Fuiste el primer referente que tuve en el mundo del fútbol y uno de los primeros que tuve en la vida. Hace unos días dejaste esta orilla para seguir tu camino, y en mi interior, como si alguien pulsara una tecla que enciende recuerdos lejanos o dormidos, se despertaron con intensidad aquellos momentos que viví a tu lado. Fueron muchos, y fueron en ese tiempo en el que yo era un niño y estaba aprendiendo a dibujar, torpemente, mi paisaje. Podría agradecerte muchas cosas (algunas de ellas pude decírtelas en persona, cara a cara), pero, si existe algo que no puedo dejar de agradecerte nunca, es haberme mostrado, sin pedir nada a cambio, algunos de los colores más bonitos de este lienzo que es la vida.
En tu escuela aprendí, en primer lugar, que el paraíso no tenía que ser verde, como yo lo había imaginado tantas veces. Un amarillo albero salpicado de rayas blancas de cal irregulares, imperfectas, fueron durante un tiempo, para muchos de nosotros, los colores de nuestro paraíso particular. El principio y el fin de un espacio reservado a la felicidad que llegaba de portería a portería. A tu lado también aprendí que los días de lluvia y fango podían estar repletos de horas azules. Y que, si tocaba llorar, los colores tristes también podían compartirse con un balón, como cuando falleció mi abuelo y llenaste la escuela de crespones negros para hacerme sentir que lo que era importante para mí también lo era para ti; que era importante para todos. Nunca antes había sentido el peso y la responsabilidad de un color como el rojo, hasta que lo llevé en el brazo después de que me colocaras mi primer brazalete de capitán. Y me enseñaste, en silencio, la magia de los colores complementarios. Colores diferentes, pero unidos por una luz especial. Así, me tocó más de una vez vestir una camiseta distinta a la de mi hermano Dani, con el que tenía que competir en el partido, pero sin que dejáramos nunca de cuidarnos, apoyarnos y protegernos.
¿Qué habría sido de tantos de nosotros sin ti; sin la Escuela San Martín? ¿Qué habría pasado si no nos hubieras enseñado que los regates más importantes había que hacerlos cuando no había partido, en esas calles donde la violencia, la droga o el paro jugaban siempre con ventaja? Tú, que le devolviste la alegría a un barrio que solo la llevaba en su nombre, nos hablabas del respeto a los mayores y a nosotros mismos, de la importancia de estudiar y de no perderse por esos atajos engañosos del camino que, cuando se va la luz, te dejan sin salida.

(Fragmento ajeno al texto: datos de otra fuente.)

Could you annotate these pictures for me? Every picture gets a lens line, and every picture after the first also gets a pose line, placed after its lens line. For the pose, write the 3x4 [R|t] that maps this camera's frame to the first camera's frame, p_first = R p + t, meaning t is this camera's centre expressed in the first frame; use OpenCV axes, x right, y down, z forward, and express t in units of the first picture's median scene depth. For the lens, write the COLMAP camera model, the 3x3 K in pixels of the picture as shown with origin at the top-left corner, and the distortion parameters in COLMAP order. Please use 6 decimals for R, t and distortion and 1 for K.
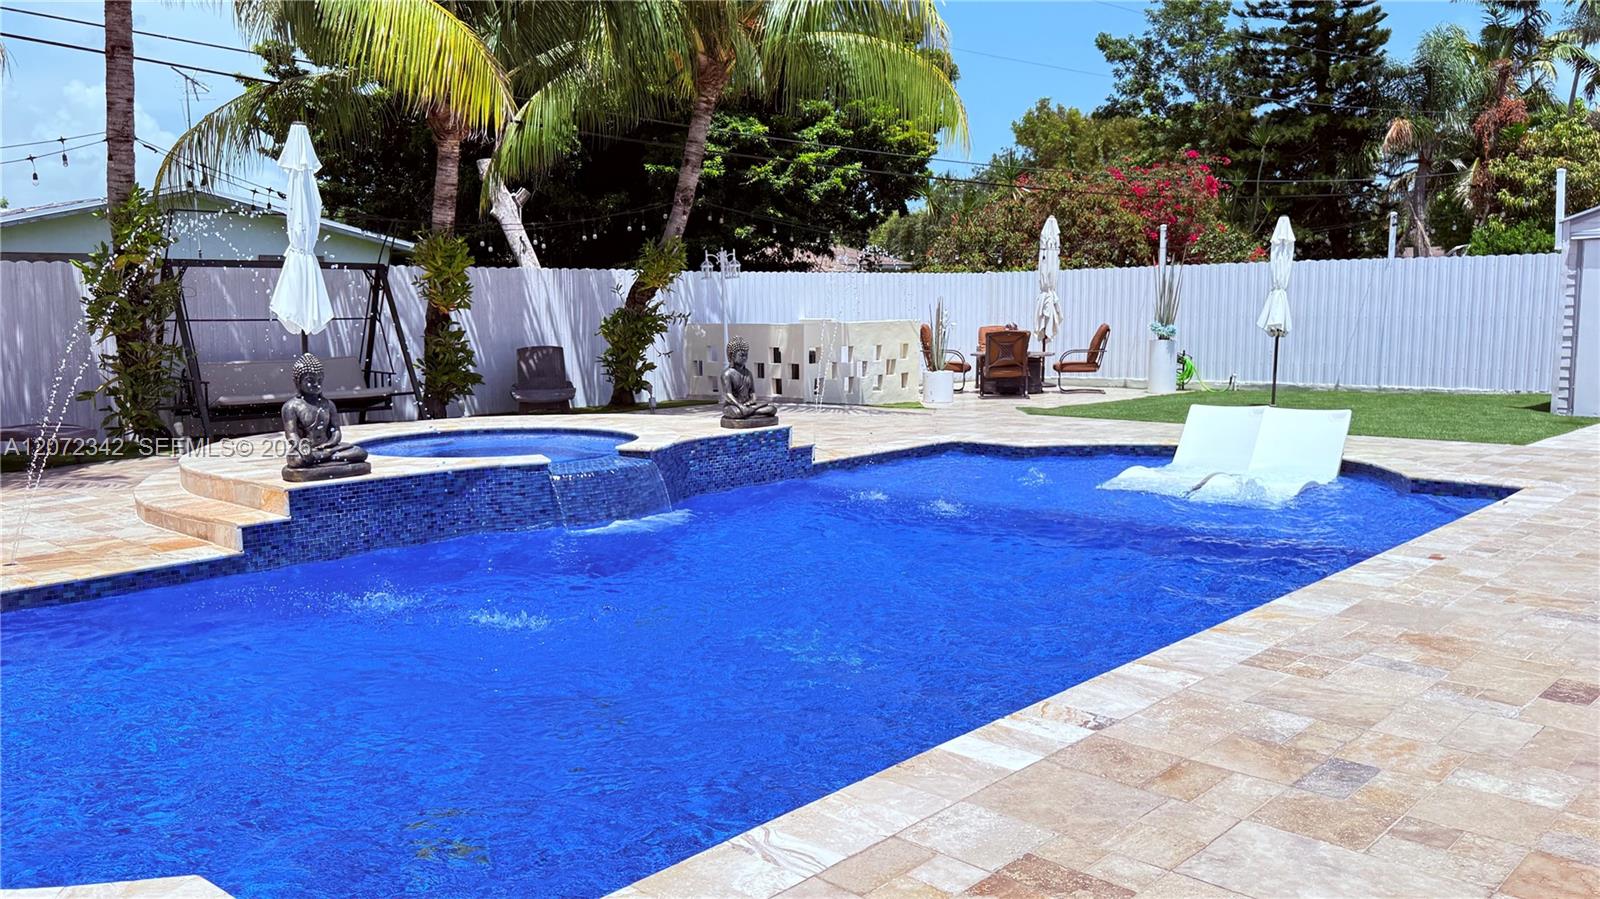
lens RADIAL K [[1322.0, 0, 798.7], [0, 1322.0, 450.0], [0, 0, 1]] dist [-0.002101, -0.003233]
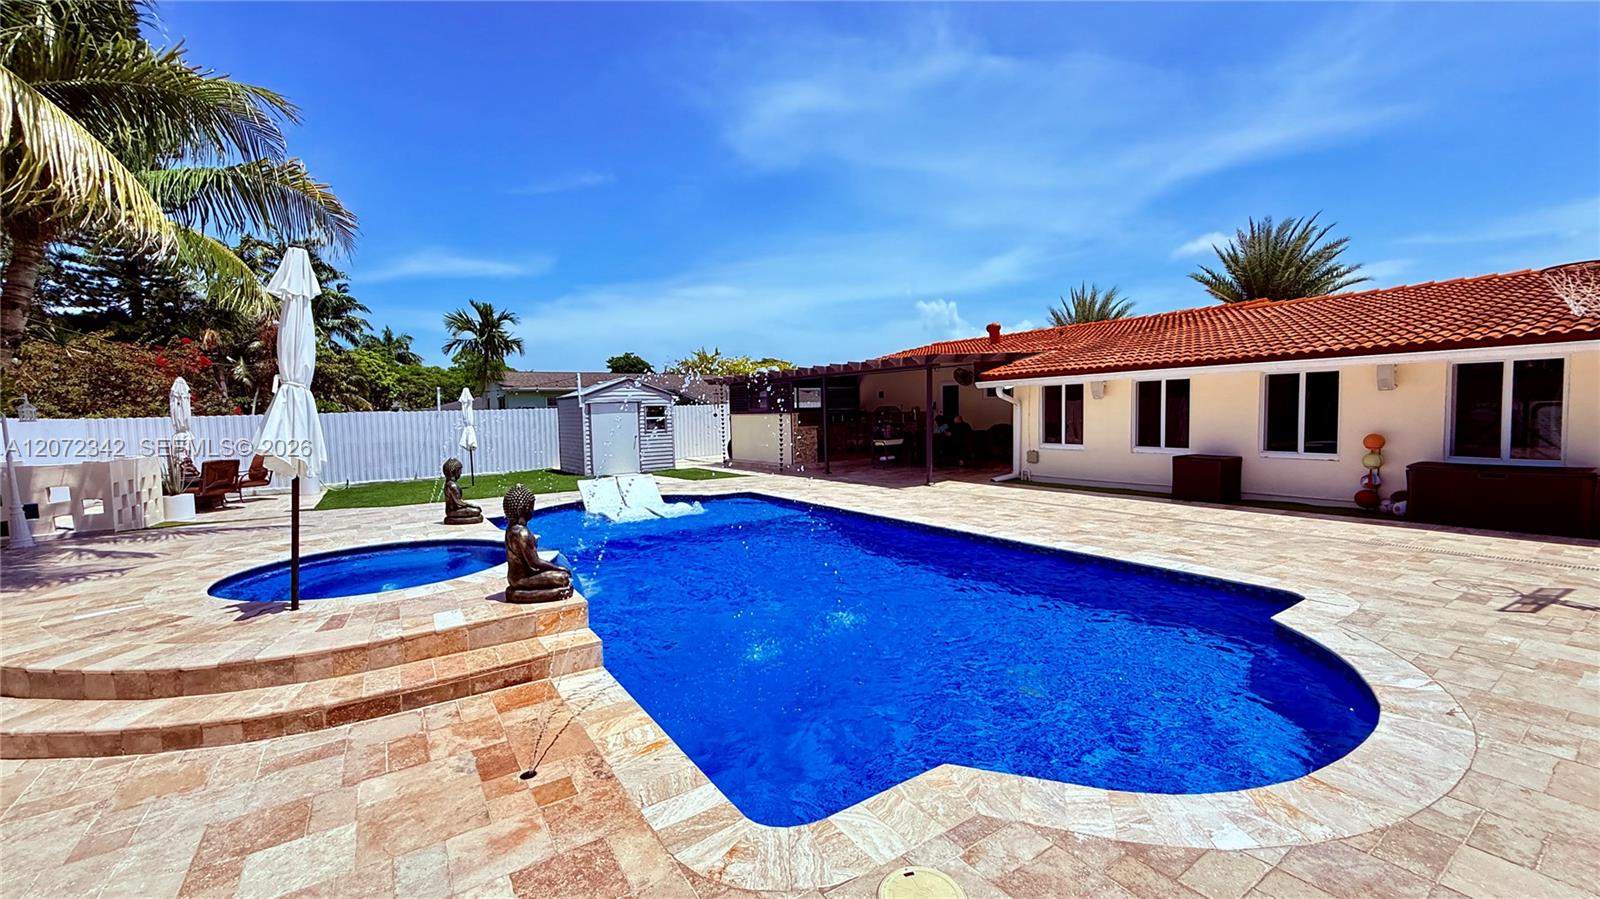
lens RADIAL K [[641.5, 0, 792.8], [0, 641.5, 446.9], [0, 0, 1]] dist [-0.000793, -0.000073]
pose [[0.228047, -0.040784, 0.972796, -0.342981], [0.136143, 0.990642, 0.009617, -0.029402], [-0.964085, 0.130247, 0.231466, 0.276716]]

Ahora que este deporte huele, cada vez con más intensidad, a un espectáculo de salón organizado por multinacionales, bancos y patrocinadores extranjeros; ahora que sabe a petróleo, a niños cosiendo a mano en países despedazados y a un guion teatral en el que las victorias se calculan en euros y siempre se las llevan las casas de apuesta… Ahora necesitamos más que nunca tu escuela y tu legado. Ojalá pronto algún estadio lleve grabado tu nombre y el fútbol vaya recuperando, poco a poco y desde la base, los colores de una escuela infinita.

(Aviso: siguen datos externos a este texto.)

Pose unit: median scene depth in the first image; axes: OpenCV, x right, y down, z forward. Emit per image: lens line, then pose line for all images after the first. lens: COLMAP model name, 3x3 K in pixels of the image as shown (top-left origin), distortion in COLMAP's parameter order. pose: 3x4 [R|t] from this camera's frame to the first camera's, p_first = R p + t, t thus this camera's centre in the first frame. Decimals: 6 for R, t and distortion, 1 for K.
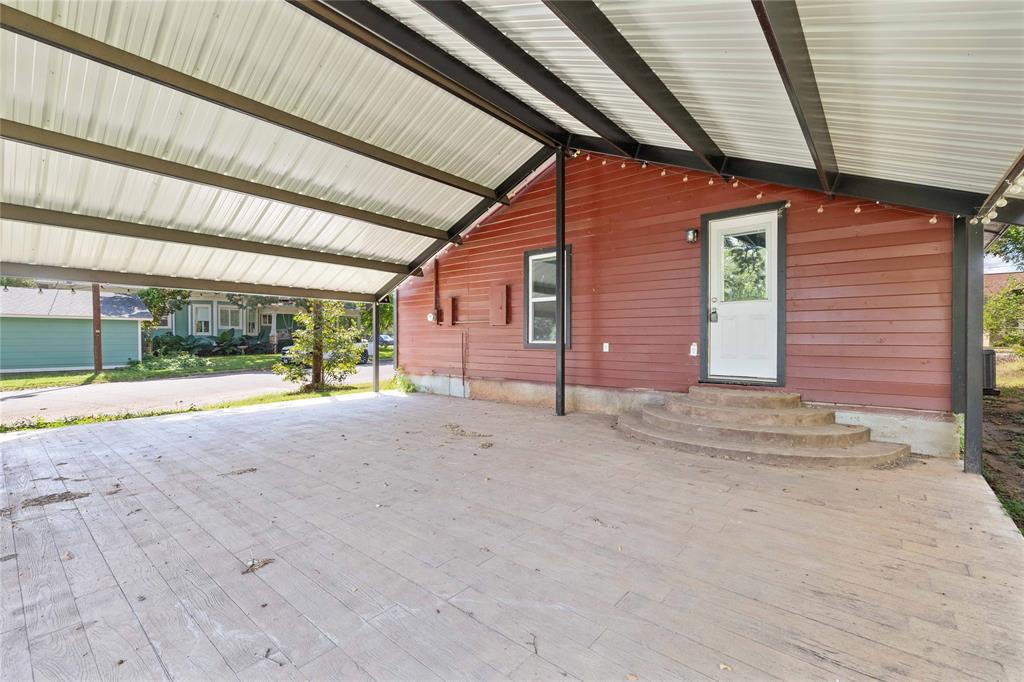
lens RADIAL K [[435.6, 0, 521.9], [0, 435.6, 343.1], [0, 0, 1]] dist [-0.000393, -0.000138]
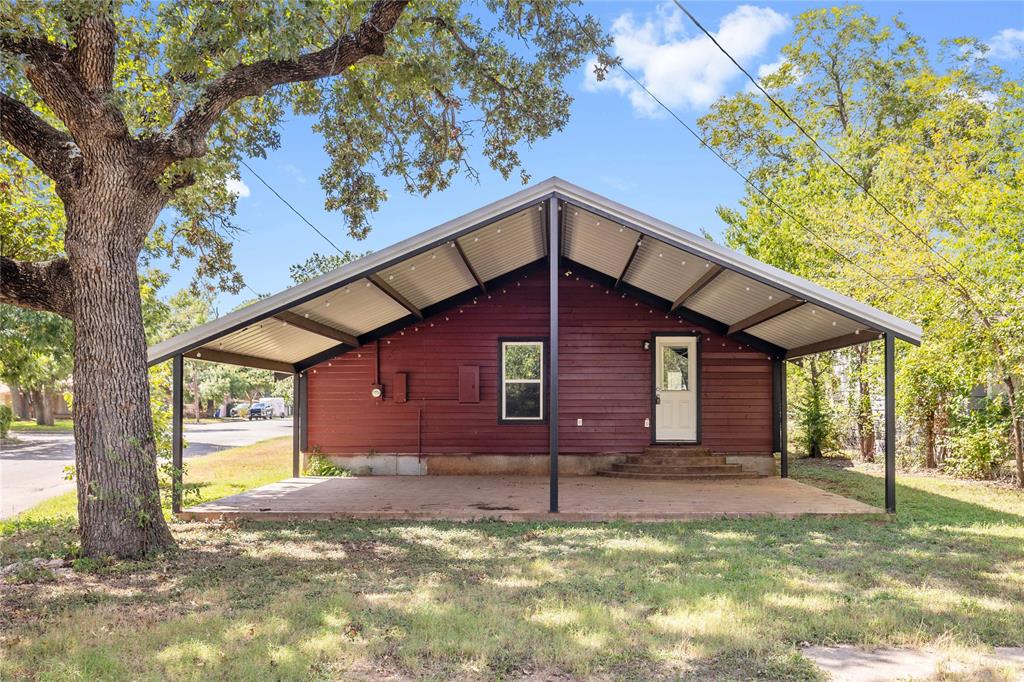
lens RADIAL K [[1025.5, 0, 538.5], [0, 1025.5, 405.0], [0, 0, 1]] dist [0.000467, 0.000000]
pose [[0.785749, -0.001429, 0.618544, -2.023899], [0.006187, 0.999965, -0.005549, -0.028473], [-0.618515, 0.008187, 0.785731, -1.482491]]
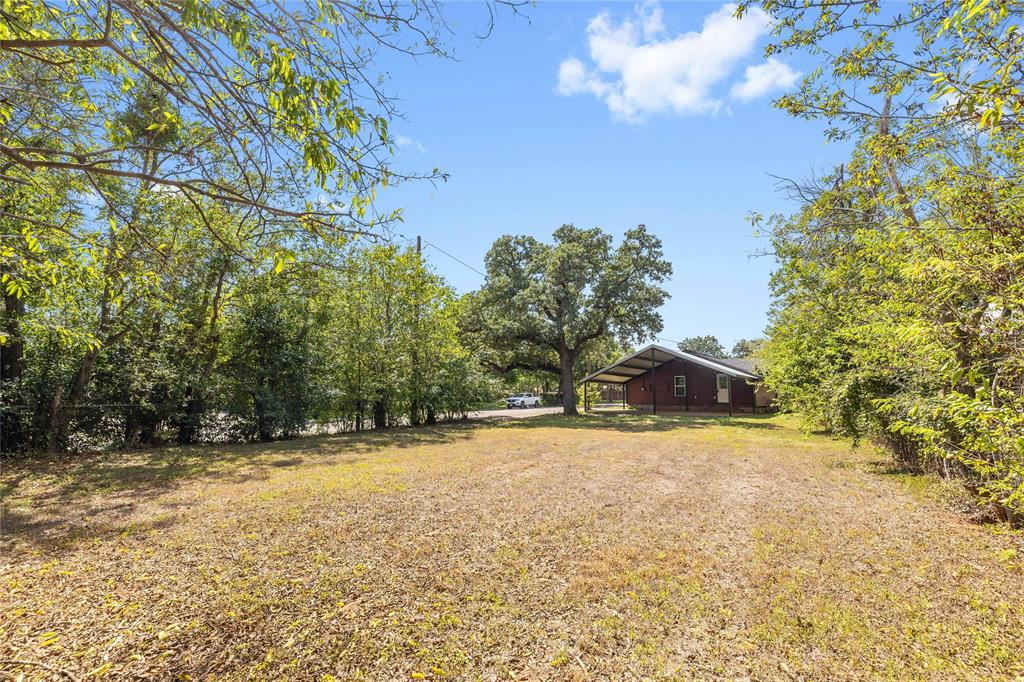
lens RADIAL K [[435.6, 0, 511.1], [0, 435.6, 340.7], [0, 0, 1]] dist [-0.000393, -0.000138]
pose [[0.999938, 0.009170, -0.006292, -2.092295], [-0.009921, 0.991192, -0.132064, 0.054689], [0.005026, 0.132118, 0.991221, -4.445060]]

Martín, has dejado una estela luminosa. Si es verdad que las palabras se las lleva el viento, que estas se las lleve hasta tu orilla y se queden revoloteando para siempre, junto a ti, a modo de agradecimiento. Ya no soy ese crío al que dabas consejos y motivabas en cada partido. No soy ese niño al que le buscabas unas botas de su número porque yo no tenía dinero para comprarlas. No soy ya (qué corto se me ha hecho este partido) el que dejaba cualquier plan si lo convocabas para jugar con los mayores, aunque supiera que podía quedarme sentado en el banquillo, observando y aprendiendo, esperando con ilusión el momento en que pronunciaras mi nombre. Han pasado los años, muchos, y mi vida es otra. Yo mismo soy otra persona. Sin embargo, nunca he olvidado mis raíces. Y tú, Martín, las regaste con algunos de esos colores que sigo vistiendo por dentro y siempre defenderé con orgullo: del rojo de la ilusión al negro de la pena compartida; del azul de la felicidad al albero de un paraíso irrepetible. Gracias, Martín. Gracias por tanto.